# Reading text
Each rat was gently restrained using a towel and approximately 3–4 cm of the distal tail was immersed in a water bath maintained at 52 ± 0.5°C. A stopwatch was activated at the moment of tail immersion. The latency (in seconds) to tail withdrawal or flicking was recorded as an index of thermal pain sensitivity^56,57.

Formalin Test; The formalin test was conducted on postnatal day 53 to assess responses to chemically induced nociceptive stimulation. Prior to testing, rats were habituated to a transparent plexiglass observation chamber for 30 minutes to reduce novelty-induced stress.

To control for potential circadian influences on nociceptive and analgesic sensitivity, all procedures were performed between 10:00 and 13:00. Each rat received a subcutaneous injection of 0.05 mL of 2.5% formalin into the plantar surface of the left hind paw using a 24-gauge branula needle. Immediately following injection, a stopwatch was started.

The number of paw withdrawals and licking behaviors during the first 5 minutes following injection was recorded as indicators of nociceptive response^58,59. Behavioral scoring was performed by an observer blinded to group allocation. To minimize data loss, behavioral responses were video-recorded and independently monitored by at least two observers.

Assessment of Balance and Motor Coordination; Balance and motor coordination were evaluated on postnatal days 50–52 to determine the effects of pain- and stress-related exposure on motor performance. All assessments were conducted between 10:00 and 13:00.

For the motor balance test, a wooden beam measuring 105 cm in length, 4 cm in width and 3 cm in height was elevated 80 cm above the floor. One end of the beam was designated as the starting point, while a platform containing the rat’s home cage was positioned at the opposite end (Figure 7). A line was marked 20 cm from the starting point and the rat was placed within this designated starting area, facing toward its home cage.

The stopwatch was initiated immediately upon placement of the rat. The time required for the rat to traverse the beam and reach the home cage platform with all four paws was recorded as the latency to completion⁶⁰.

Figure 7: Rat Motor Balance Test Bar and its Characteristics.

Brain Histopathological Evaluation; On postnatal day 54, approximately eight weeks after repeated invasive procedures, rats were anesthetized with ketamine (50 mg/kg) and xylazine (10 mg/kg) and positioned supine on a surgical platform. Following sternotomy, the thoracic cavity was opened.

While cardiac activity was maintained, the right atrium was incised to allow blood drainage and 30–40 mL of physiological saline was perfused through the left ventricle to remove circulating blood from the vascular system and tissues. Subsequently, transcardial perfusion was performed with 30-40 mL of 10% formaldehyde to achieve whole-body fixation.

After perfusion, craniotomy was performed and the brain and cerebellum were removed en bloc. Histopathological evaluation focused on the hippocampal CA1 region, dentate gyrus, parietal cortex and prefrontal cortex.

Statistical Analysis; Statistical analyses were performed using the Statistical Package for the Social Sciences (SPSS) software (version 24.0). Descriptive statistics were expressed as mean ± standard deviation (SD).

# Activity 1
List the brain regions on which the histopathological evaluation in the methods text focused.
# Activity 2
According to the methods text, on which postnatal day was the formalin test conducted?
The lines that follow come from a different source than the methods text.

# Data provided
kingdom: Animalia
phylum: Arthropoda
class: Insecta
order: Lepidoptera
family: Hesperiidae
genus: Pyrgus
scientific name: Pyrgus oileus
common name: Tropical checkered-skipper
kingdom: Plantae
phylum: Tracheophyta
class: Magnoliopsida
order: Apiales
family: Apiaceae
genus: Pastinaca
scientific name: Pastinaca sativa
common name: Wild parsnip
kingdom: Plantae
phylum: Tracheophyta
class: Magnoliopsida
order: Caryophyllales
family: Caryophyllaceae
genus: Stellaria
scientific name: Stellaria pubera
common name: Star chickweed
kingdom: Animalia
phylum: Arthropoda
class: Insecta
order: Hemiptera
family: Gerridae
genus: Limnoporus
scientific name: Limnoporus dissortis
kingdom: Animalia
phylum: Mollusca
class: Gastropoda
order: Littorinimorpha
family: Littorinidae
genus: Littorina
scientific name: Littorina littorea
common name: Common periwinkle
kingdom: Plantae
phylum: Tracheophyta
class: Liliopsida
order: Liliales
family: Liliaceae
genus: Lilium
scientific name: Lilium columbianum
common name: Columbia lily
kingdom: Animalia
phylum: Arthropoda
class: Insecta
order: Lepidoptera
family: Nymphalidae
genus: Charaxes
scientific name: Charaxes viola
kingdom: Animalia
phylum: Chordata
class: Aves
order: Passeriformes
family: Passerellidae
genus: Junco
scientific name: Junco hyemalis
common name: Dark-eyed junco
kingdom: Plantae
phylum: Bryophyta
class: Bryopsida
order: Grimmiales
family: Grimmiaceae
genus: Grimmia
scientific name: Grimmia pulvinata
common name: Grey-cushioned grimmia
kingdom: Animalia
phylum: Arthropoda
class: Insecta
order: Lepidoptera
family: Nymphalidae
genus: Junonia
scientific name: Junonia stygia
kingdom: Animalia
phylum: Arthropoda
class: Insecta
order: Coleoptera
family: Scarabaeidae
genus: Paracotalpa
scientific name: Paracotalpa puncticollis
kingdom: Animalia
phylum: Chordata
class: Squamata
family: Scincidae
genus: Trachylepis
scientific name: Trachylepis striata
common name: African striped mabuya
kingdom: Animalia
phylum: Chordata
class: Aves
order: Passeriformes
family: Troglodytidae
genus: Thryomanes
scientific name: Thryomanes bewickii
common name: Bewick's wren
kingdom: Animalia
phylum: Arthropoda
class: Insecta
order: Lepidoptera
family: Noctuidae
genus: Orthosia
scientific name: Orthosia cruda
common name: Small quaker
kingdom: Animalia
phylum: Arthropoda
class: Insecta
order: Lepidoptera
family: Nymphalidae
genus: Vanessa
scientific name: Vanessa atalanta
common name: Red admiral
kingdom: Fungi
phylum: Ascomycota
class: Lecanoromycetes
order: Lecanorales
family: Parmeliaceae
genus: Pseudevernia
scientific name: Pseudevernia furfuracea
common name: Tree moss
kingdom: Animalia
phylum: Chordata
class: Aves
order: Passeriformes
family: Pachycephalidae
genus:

# Task answer 1
- Hippocampal CA1 region
- Dentate gyrus
- Parietal cortex
- Prefrontal cortex

# Task answer 2
Postnatal day 53.